When the rubbery power-switch is pushed forth, there’s a nostalgic, generational impulse to hop in the back of a van and go on a road trip. But exams are coming up, so that’s not possible. Instead, I now possess a window into a tiny village with shivering little people on my desk next to a stack of textbooks. Hours of gaming aside, Game Boy Advance SP is a quite a stress reliever.
– Hunter Stephenson
Tenchu: The Wrath of Heaven
Rated: M for midnight killings and major
If you played the first Tenchu for PS1 (Tenchu: Stealth Assassins) then maybe you’ll have a better right-out-of-the-box feel for this than I did. After a few attempts at getting the controls down I got a little sucked in; until I realized – I’m not quite the ninja I should be.

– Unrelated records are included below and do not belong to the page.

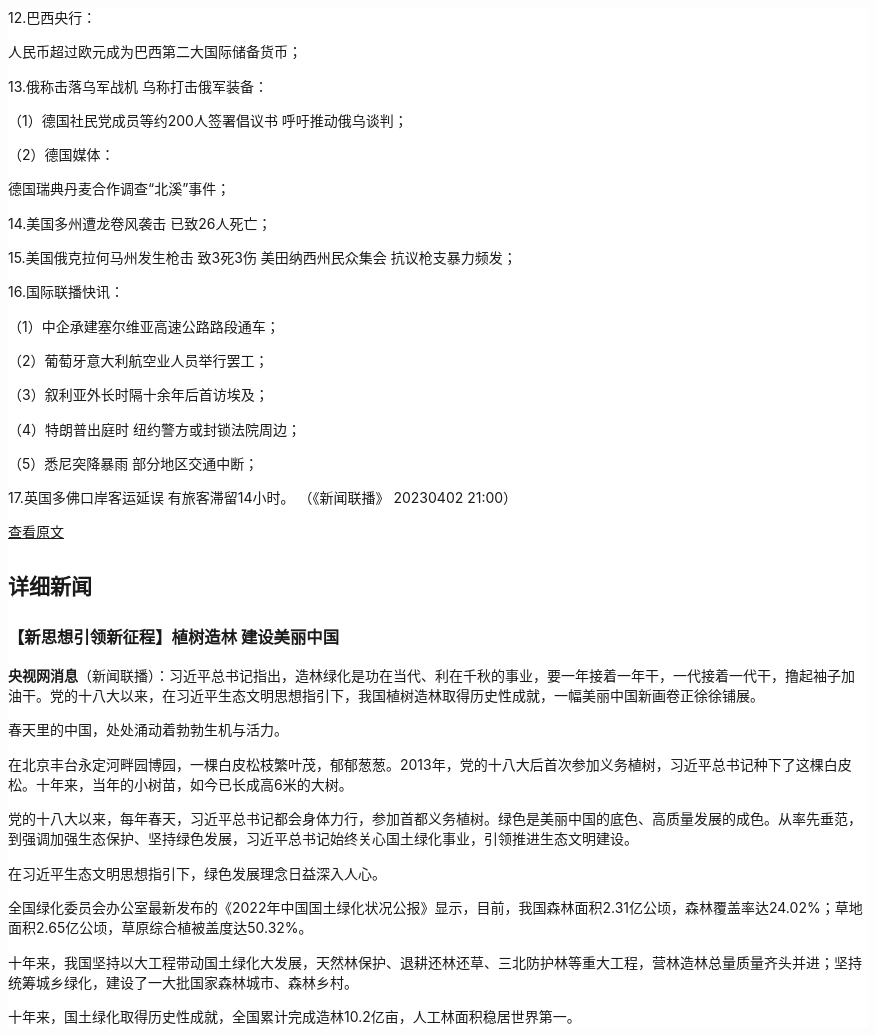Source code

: 12.巴西央行：

人民币超过欧元成为巴西第二大国际储备货币；


13.俄称击落乌军战机 乌称打击俄军装备：


（1）德国社民党成员等约200人签署倡议书 呼吁推动俄乌谈判；


（2）德国媒体：

德国瑞典丹麦合作调查“北溪”事件；


14.美国多州遭龙卷风袭击 已致26人死亡；


15.美国俄克拉何马州发生枪击 致3死3伤 美田纳西州民众集会 抗议枪支暴力频发；


16.国际联播快讯：


（1）中企承建塞尔维亚高速公路路段通车；


（2）葡萄牙意大利航空业人员举行罢工；


（3）叙利亚外长时隔十余年后首访埃及；


（4）特朗普出庭时 纽约警方或封锁法院周边；


（5）悉尼突降暴雨 部分地区交通中断；


17.英国多佛口岸客运延误 有旅客滞留14小时。
（《新闻联播》 20230402 21:00）

[查看原文](https://tv.cctv.com/2023/04/02/VIDEAQxncDQn7efUhtGbOeTc230402.shtml)

## 详细新闻

### 【新思想引领新征程】植树造林 建设美丽中国

**央视网消息**（新闻联播）：习近平总书记指出，造林绿化是功在当代、利在千秋的事业，要一年接着一年干，一代接着一代干，撸起袖子加油干。党的十八大以来，在习近平生态文明思想指引下，我国植树造林取得历史性成就，一幅美丽中国新画卷正徐徐铺展。

春天里的中国，处处涌动着勃勃生机与活力。

在北京丰台永定河畔园博园，一棵白皮松枝繁叶茂，郁郁葱葱。2013年，党的十八大后首次参加义务植树，习近平总书记种下了这棵白皮松。十年来，当年的小树苗，如今已长成高6米的大树。

党的十八大以来，每年春天，习近平总书记都会身体力行，参加首都义务植树。绿色是美丽中国的底色、高质量发展的成色。从率先垂范，到强调加强生态保护、坚持绿色发展，习近平总书记始终关心国土绿化事业，引领推进生态文明建设。

在习近平生态文明思想指引下，绿色发展理念日益深入人心。

全国绿化委员会办公室最新发布的《2022年中国国土绿化状况公报》显示，目前，我国森林面积2.31亿公顷，森林覆盖率达24.02%；草地面积2.65亿公顷，草原综合植被盖度达50.32%。

十年来，我国坚持以大工程带动国土绿化大发展，天然林保护、退耕还林还草、三北防护林等重大工程，营林造林总量质量齐头并进；坚持统筹城乡绿化，建设了一大批国家森林城市、森林乡村。

十年来，国土绿化取得历史性成就，全国累计完成造林10.2亿亩，人工林面积稳居世界第一。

This game’s missions are intricate, so you have to put reality on hold for hours. Under an Eastern moon of death you silently creep along the roofs of enemy lodgings, until arghhhhh, you hop down and decapitate deadly wise men. Similar to Metal Gear Solid, it’s key to stay on the low, and in this case when you end a life unnoticed, a blood red “stealth kill” symbol pops up. During a kill, the graphics are shockingly realistic, prompting our “guy who lives on the couch” to mumble out “this game is pretty brutal.” Yep. Even more interesting is the fact that watching people play Tenchu: The Wrath of Heaven is more appealing than playing a game of pool.
The multi-player mode allows for nice specialized-mission team ups, and also offers the chance to pit players against one another. The game is completely thorough and overwhelmingly vast (I got lost every minute or so on the third mission) but makes for a legitimate challenge, even on the normal difficulty setting. Do not rent The Wrath of Heaven unless you’re a 10-year-old who patrons the “death match” club/shop at Sunset Place.
So, I’d go to Virgin and buy this disc with the new Little Brother CD (Tenchu’s music doesn’t do the trick). Live by that code and you’re set.
– Sven Barth
The Life & Art staff is busy playing newer product.